6. The three-dimensional human hand keypoint location method of claim 4, wherein said third neural network is a convolutional neural network, said predicting, by said third neural network, keypoint coordinates of the depth map of the normalized palm region and determining, by the predicted keypoint coordinates of the depth map of the normalized palm region, keypoint coordinates of the palm in the depth image of the actual scene, comprising:

sending the depth map of the normalized palm region into a third neural network, and outputting predicted coordinate values of key points of the normalized palm region by the third neural network, wherein the number of the predicted coordinate values is m × 3, m represents the number of the palm key points, and each coordinate value represents an abscissa, an ordinate or a depth value;

converting the predicted coordinate values into coordinate values in a palm area before size conversion; wherein, the conversion formula is:

（1）

wherein the content of the first and second substances,

and

respectively representing width and height expansion factors in the size transformation process, (xi, yi) respectively representing an abscissa and an ordinate in predicted coordinate values of the key points, (xi ', yi') respectively representing an abscissa and an ordinate in coordinate values of the key points in the palm area before size transformation, and m represents the number of the key points;

adding the minimum value of the horizontal and vertical coordinates of the coordinate system corresponding to all the pixel points in the palm region before the size transformation relative to the depth image with the fixed size to the horizontal and vertical coordinates of the coordinate values of the key points in the palm region before the size transformation (the minimum value of the horizontal and vertical coordinates of the coordinate system corresponding to all the pixel points in the palm region before the size transformation relative to the depth image with the fixed size) ((

) And obtaining the coordinates of the key points of the palm in the depth image with the fixed size.

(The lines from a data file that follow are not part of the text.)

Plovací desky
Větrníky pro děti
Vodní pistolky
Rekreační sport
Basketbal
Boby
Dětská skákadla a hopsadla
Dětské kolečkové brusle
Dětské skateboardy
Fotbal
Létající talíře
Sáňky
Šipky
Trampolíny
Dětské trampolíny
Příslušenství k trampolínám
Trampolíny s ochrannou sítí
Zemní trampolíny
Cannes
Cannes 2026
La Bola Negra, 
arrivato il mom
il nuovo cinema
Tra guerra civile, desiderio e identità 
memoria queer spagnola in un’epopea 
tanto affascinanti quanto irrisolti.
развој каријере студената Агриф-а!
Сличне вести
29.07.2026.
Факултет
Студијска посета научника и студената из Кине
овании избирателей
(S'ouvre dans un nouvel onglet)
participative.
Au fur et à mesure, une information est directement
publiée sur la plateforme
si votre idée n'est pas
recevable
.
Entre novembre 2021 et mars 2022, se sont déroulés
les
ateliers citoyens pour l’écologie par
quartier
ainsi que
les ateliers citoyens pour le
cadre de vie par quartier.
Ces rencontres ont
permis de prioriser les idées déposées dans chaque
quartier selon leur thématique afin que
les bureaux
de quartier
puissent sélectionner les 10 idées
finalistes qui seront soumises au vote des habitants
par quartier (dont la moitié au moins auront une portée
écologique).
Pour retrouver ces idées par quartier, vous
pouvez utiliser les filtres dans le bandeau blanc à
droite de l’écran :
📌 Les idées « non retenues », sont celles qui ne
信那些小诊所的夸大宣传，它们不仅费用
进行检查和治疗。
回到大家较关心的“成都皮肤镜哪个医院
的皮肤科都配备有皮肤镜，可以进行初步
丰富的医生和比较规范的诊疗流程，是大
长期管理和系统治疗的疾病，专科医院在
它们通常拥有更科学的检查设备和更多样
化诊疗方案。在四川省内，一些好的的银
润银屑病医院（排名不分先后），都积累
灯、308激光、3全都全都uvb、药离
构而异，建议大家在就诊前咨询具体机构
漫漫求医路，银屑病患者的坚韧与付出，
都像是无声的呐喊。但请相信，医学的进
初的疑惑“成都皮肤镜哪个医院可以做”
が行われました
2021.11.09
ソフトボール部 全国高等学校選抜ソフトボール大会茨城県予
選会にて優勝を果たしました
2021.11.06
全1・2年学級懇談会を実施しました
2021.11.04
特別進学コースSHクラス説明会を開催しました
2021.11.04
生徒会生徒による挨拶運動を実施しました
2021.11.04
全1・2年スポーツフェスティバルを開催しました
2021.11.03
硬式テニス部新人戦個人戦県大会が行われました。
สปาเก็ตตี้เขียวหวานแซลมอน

7. A three-dimensional human hand key point positioning device is characterized by comprising:

the acquisition module is used for acquiring a depth image of an actual scene;

8. The three-dimensional human hand keypoint locating device of claim 7, wherein said segmentation module comprises:

the transformation unit is used for carrying out size transformation on the depth image to obtain a depth image with a fixed size;

a segmentation unit, configured to input the fixed-size depth image into a first neural network, and perform palm region segmentation on the fixed-size depth image using the first neural network;

and the denoising unit is used for denoising the depth image with the fixed size after the palm region is segmented to obtain the segmented palm region.

9. A terminal device comprising a memory, a processor and a computer program stored in the memory and executable on the processor, characterized in that the processor implements the steps of the method according to any of claims 1-6 when executing the computer program.

10. A computer-readable medium, in which a computer program is stored which, when being processed and executed, carries out the steps of the method according to any one of claims 1 to 6.